There are two fundamentally different ways of picturing the world around us. One is as a collection of objects–
and we learn from our earliest moments that we are surrounded by things that we pick up or bump into.
But an alternative approach is to see the world as formed out of processes– actions and experiences. We switch focus from the food we pick up to the process of eating, from the chairs we bump into to the process of exploring the room.
In our modern material Western world, objects are to the fore, and we look to the world to be solid and stable and as unchanging as possible. For older societies, who live by hunting and gathering, change is an integral part of life. The world is a continuous flux, and the picture of it is in terms of processes.
So for a situation in which we might say, 'It is a dripping spring' – the Apache language would take a word for 'being white', a word for 'moving downwards' and a word for 'to', to get something like 'whiteness moves downward'.
We can see that this is a fresher and more vivid description, coming from a time when people lived much more in the flux of the natural world than we do.
We, by contrast, turn the abstract processes of our mind into things. We ask if a friend 'grasps' an idea, as if it were a bottle of beer that we pass across the table. We say that we have a 'point of view' – like a place where we sit to watch the sun go down. We even see someone else's point of view, just as we see a picture on the wall.
We speak of Time in the same way. It is a highly abstract concept, so abstract that debate has continued for several thousand years as to its nature. But that doesn't prevent us from 'saving' it like money in the bank, or 'giving' it to people like sweets from a bag.
Verbs and nouns
We have a fundamental grammatical difference in our Western languages between objects and processes. Objects are nouns and processes are verbs. These grammatical structures have been with us for a long time, and people have been writing about them since the Greek philosopher Plato first highlighted them 2500 years ago.

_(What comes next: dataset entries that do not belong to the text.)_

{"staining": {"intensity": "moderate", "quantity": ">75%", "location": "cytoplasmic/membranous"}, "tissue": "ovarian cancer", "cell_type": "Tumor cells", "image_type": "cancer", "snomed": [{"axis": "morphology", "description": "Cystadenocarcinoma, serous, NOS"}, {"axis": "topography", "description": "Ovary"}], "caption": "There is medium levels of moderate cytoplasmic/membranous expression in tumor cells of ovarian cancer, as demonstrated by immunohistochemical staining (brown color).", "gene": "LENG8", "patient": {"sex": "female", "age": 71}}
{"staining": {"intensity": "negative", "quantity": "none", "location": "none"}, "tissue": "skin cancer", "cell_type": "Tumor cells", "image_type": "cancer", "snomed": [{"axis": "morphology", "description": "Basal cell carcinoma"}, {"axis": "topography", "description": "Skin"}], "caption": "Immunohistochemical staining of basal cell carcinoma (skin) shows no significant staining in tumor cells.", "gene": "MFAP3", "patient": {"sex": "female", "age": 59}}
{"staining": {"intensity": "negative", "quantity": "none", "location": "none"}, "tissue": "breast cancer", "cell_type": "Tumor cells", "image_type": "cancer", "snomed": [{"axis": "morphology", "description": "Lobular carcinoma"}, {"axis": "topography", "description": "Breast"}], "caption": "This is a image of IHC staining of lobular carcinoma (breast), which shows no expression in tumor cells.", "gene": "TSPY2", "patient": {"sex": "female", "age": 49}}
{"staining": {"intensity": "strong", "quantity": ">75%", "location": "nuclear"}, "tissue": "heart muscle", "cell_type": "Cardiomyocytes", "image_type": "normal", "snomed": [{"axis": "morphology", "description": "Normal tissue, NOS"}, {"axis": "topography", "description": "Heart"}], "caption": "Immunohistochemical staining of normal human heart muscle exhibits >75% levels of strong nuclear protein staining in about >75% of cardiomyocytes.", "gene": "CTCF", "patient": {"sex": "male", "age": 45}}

The rigidity of our language contrasts with the fluidity with which we develop science, and sometimes the two can be out of step. For instance, we regard light as a thing. We say that 'it' flashes. That's not very good physics, since we currently understand light to be a process, a dynamic interaction of electric and magnetic fields that spreads rapidly through space.
The Hopi people do it better than us. In their language, the word 'light' is a verb – as is 'wave', 'flame', and indeed also 'meteor'.
The Nootka people of Vancouver Island go even further. In their language, all words seem to have verb-nature. They would say that 'a house occurs' rather than speak of a thing called a house. And if we think over a long enough timescale, we can see that a house is indeed a process, one that starts with building and ends with demolition. In fact, we can see ourselves as a process from birth tod eath, a process of change in which any single photograph is not the totality of 'me' but simply a single frozen slice of the flow.
The Celtic languages
Now when we come to the Celitc languages, there are nouns and verbs, as in English – but their relative importance is different. The verb comes at the start of the sentence. Gaelic would say:
Tha an cat mor
(Is the cat big)
The cat is big
Tha mi a' dol
(Am I a-coming)
I am coming, I come
Tha mi a' tighinn
(Am I a-going)
I am going, I go
We of course in English turn the word-order round and start with the verb when we have a question to ask, but this Gaelic form is for the basic structure of a statement.
The same pattern is there in Welsh:
Yr wyf i yn mynd
(There be I a-going)
I am going, I go
Yr wyf i yn canu
(There be I a-singing)
I am singing, I sing
So while physics has been moving to a process-based picture of the world about us – a picture which is built in to various older languages – Western languages have been moving away from it. We like to think and speak in terms of a world of solid objects. Could this mindset be at the root of our conceptual difficulties with areas of modern physics like quantum theory which picture the world in terms of processes rather than things?